The days of the one-size fits all resume went out with the typewriter. One of the powers computers bring to each of us is the ability to tailor our resumes to exactly match the jobs we are seeking.
Still, the temptation to pile on more than necessary is hard to resist. There are many important things to consider when you compose your resume. While you are writing what amounts to an advertising piece about you, it is even more important that you think about the person who will be reading it. More likely than not, your resume will be buried in a pile of competing ones on somebody’s desk. You need to think about what will make yours’ stand out from the rest.
Remember, the purpose of your resume is to get you invited to the interview.
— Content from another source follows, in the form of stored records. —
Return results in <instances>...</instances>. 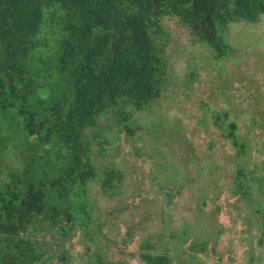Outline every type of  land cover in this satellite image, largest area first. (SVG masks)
<instances>
[{"label": "trees", "instance_id": "trees-1", "mask_svg": "<svg viewBox=\"0 0 264 264\" xmlns=\"http://www.w3.org/2000/svg\"><path fill=\"white\" fill-rule=\"evenodd\" d=\"M261 14L264 0H0V264L40 262L29 229L41 223L61 237L77 228L93 242L89 184L108 195L125 177L114 162L94 165L114 133L133 152L135 177L147 180L158 166L173 175L174 189L201 188L216 236L190 244L193 254L215 253L224 233L231 237L224 264H254L250 241L264 240V159L259 139L239 132L238 113L249 104L238 95L232 102L227 89L226 107L184 115L166 133L156 109L167 83L160 45L168 35L153 29L157 19L180 16L221 58L233 51L223 39L227 24ZM140 190L129 200L153 213L149 189ZM139 249L144 264L170 263L165 250ZM68 257L60 253L59 264ZM89 258L106 264L100 252Z\"/></svg>", "mask_w": 264, "mask_h": 264}, {"label": "rangeland", "instance_id": "rangeland-1", "mask_svg": "<svg viewBox=\"0 0 264 264\" xmlns=\"http://www.w3.org/2000/svg\"><path fill=\"white\" fill-rule=\"evenodd\" d=\"M159 27L168 35L160 45L166 60L167 83L156 109L158 115H164L163 130L175 131L178 118L190 115L191 120L196 119L205 107H226V90L231 89L232 102H236L238 95V101L249 104L237 112L239 132L252 141L259 139L256 143L264 159V14L254 21L227 24L223 39L233 51L221 58H216L213 49L200 41L180 16L157 19L154 35ZM155 41L159 42L156 38ZM38 95L44 98L45 89L39 90ZM168 111L176 117L167 116ZM103 122L104 116L99 118V123ZM116 134L118 138L114 133L107 155L95 153L94 165L102 168L114 162L125 171V177L121 187L108 195L100 191L98 183L89 184L97 218L92 228L93 242L77 228L61 237L41 223L29 229V237L43 252L42 260L36 264H59L60 253L69 255L68 264H90L92 252L102 253L106 264H144L139 249L143 243L150 244L158 253L168 252L169 264H224L229 235L220 234L215 253L200 255L189 250L193 242L206 237L212 241L216 236L207 229L210 207L204 203L201 188L183 185L174 189L173 175L170 173V177L158 166L147 174V180L135 177L133 152L122 134ZM141 187L149 189L146 198L153 213L133 207L129 200ZM219 218L224 221V210ZM250 252L254 264H264V240L258 247L251 239Z\"/></svg>", "mask_w": 264, "mask_h": 264}]
</instances>
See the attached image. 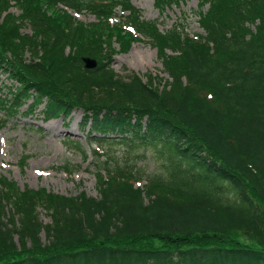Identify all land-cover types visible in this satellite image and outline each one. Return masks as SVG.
Listing matches in <instances>:
<instances>
[{
  "label": "trees",
  "instance_id": "trees-1",
  "mask_svg": "<svg viewBox=\"0 0 264 264\" xmlns=\"http://www.w3.org/2000/svg\"><path fill=\"white\" fill-rule=\"evenodd\" d=\"M204 1L196 10L201 32L152 31L134 12L135 30L155 45L167 73L163 89L133 73L115 76L106 64L80 65L94 80L71 86L75 98L60 95L47 82L61 81L85 55L67 61L64 28L57 24L62 38L32 0L20 23L29 21L36 36L0 24V71L20 90L38 91L33 101L44 102L45 119L79 109L86 142L99 153L109 156L105 148L117 144L129 153L150 148L168 165L165 177L140 186L133 164L98 162L96 196L19 189L0 178V264H264V0H207L203 9ZM38 48L37 59L24 57ZM105 52L108 62L114 51ZM109 133L123 136L113 143Z\"/></svg>",
  "mask_w": 264,
  "mask_h": 264
},
{
  "label": "rangeland",
  "instance_id": "rangeland-1",
  "mask_svg": "<svg viewBox=\"0 0 264 264\" xmlns=\"http://www.w3.org/2000/svg\"><path fill=\"white\" fill-rule=\"evenodd\" d=\"M2 1L0 0V3ZM6 1L8 5L0 7V24L7 19L22 36H36L35 32H31L29 28V21L20 23L23 21L20 20L22 5L28 0ZM32 1L39 2L36 10L46 14V19L52 24L55 33H59L62 38L64 33L62 28H64L65 38L68 40L64 43L63 52L68 58L67 61L83 53L85 55H82L80 60L83 56H88L96 63L95 66L106 64L102 67L112 69L115 76L122 75L127 80V76L133 73L144 83L157 85L160 89L166 87L164 79L168 76L162 71L159 52L155 45L149 43L144 33L142 37L132 33L130 23L133 21L130 18H136V14L137 20L144 21L148 25L151 22L152 31L156 28L170 30L172 26L179 28L187 26L191 32L202 31L195 16L202 0H171L164 5H157L156 0H125V3L123 0ZM204 2L203 9L207 7V0ZM124 8H128L131 14L129 15V11ZM64 22H68L69 25L65 26ZM56 27L60 29L56 30ZM107 32H110L109 35L112 32L116 33L108 37ZM52 41L53 45H63L62 41L56 43L55 37ZM101 44L105 49L111 47L114 51L108 62L105 49L101 50ZM28 47L30 45L26 48ZM166 51L170 53V50ZM33 54L32 56V52L26 49L24 57L28 60L37 59L43 53L38 48V52L33 51ZM80 65L84 68L82 61L69 64L61 71L59 76L61 81L53 83L50 80L47 84L56 93L75 98L71 86L80 88L81 86L76 84L78 80H94L93 76L84 78L88 73L81 71ZM15 66L17 70H21L16 64ZM61 68L62 66L59 69ZM6 75L5 72H0V178L5 177L19 189L41 188L61 195H76L85 191L88 195L96 196L99 187L96 180L97 163L104 162L106 159H110L109 164L116 161L121 164L123 161L124 166L134 165L139 173L141 172L137 175L140 177L136 185L143 186L148 183V179L165 177L168 165L162 153L150 148L129 153L118 144L112 147L105 144L107 148L106 146L104 148L109 156L99 153L103 149L96 148L94 144L88 146L86 142L87 126L80 125L81 110L73 109L72 113L65 118L54 117L44 120L40 112L43 109V103L35 108L31 97V94L34 95L38 91L35 88V91L20 90V84ZM66 78L72 80H66ZM83 89L86 87L82 86ZM93 89L95 88L92 86L91 90ZM26 92L28 95L25 96ZM102 94L105 95L104 92ZM22 98L25 99L21 101L24 105L15 108L18 100ZM31 108L32 111H30ZM122 136L113 133L107 135L108 138H117L109 140L113 143ZM96 149L97 153L93 151ZM64 166H67V169ZM39 210H41L40 218L43 222H48L49 217L46 211L40 208ZM259 212L263 213L264 210L260 208ZM261 236L264 237V234ZM41 237L44 239L43 233ZM261 241L264 240L261 239ZM152 242L159 245L157 240Z\"/></svg>",
  "mask_w": 264,
  "mask_h": 264
},
{
  "label": "water",
  "instance_id": "water-1",
  "mask_svg": "<svg viewBox=\"0 0 264 264\" xmlns=\"http://www.w3.org/2000/svg\"><path fill=\"white\" fill-rule=\"evenodd\" d=\"M85 62H86V67H92L93 65H95V63L88 58H84Z\"/></svg>",
  "mask_w": 264,
  "mask_h": 264
}]
</instances>
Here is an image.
One way to do that is to make a friend out the person reviewing the pile. There’s a good chance that your competition has fallen prey to temptation lard their resumes with irrelevancies. If your resume matches the attributes of the job description directly, briefly and without needless details, you just made that person’s job easier.
How do you get to the right level of brevity? In addition to limiting your experience statements to what the employer is looking for, beware of overselling yourself. Many times what seems like a strength to you might be off-putting to an employer.
For example seasoned job applicants might be tempted to show their long experience in the workforce. Beware: typically showing more than the last 10 years experience will not only lengthen your resume, it gives the reviewer another reason to go on to the next candidate. Only violate the 10 year limit if the experience is directly related to the job. Even then, you can encapsulate it in a way that is both brief and suggests a topic to explore in the interview.
Academic degrees are another double-edged item. While they undoubtedly say good things about you, if they are not a requirement of the job, or your discipline is not directly applicable, be careful about how you state them if you state them at all.
For example, if you’re a newly minted MBA looking for a job to carry you through until you find the career job you really want, keep your accomplishment to yourself. Being seen as over-qualified can be worse than the opposite.
At the other end of the academic scale, if you haven’t earned the degree yet, resist the temptation to state how many credits you have towards it. Again the only exception would be if your classwork matches the job description exactly.
Volunteer work is something else that belongs only if it is directly relevant. Being a good citizen is another topic better addressed if it comes up in the interview.
Finally, avoid acronyms at all costs. Remember the person reviewing your resume is sorting to see who will be invited to the interviews. As with other irrelevancies, they may mean a great deal to you and absolutely nothing to your reviewer. Anything that confuses or otherwise interferes with the reviewer getting the job done will likely get side tracked.
In a way it’s easy to stand out: keep it brief and keep it relevant!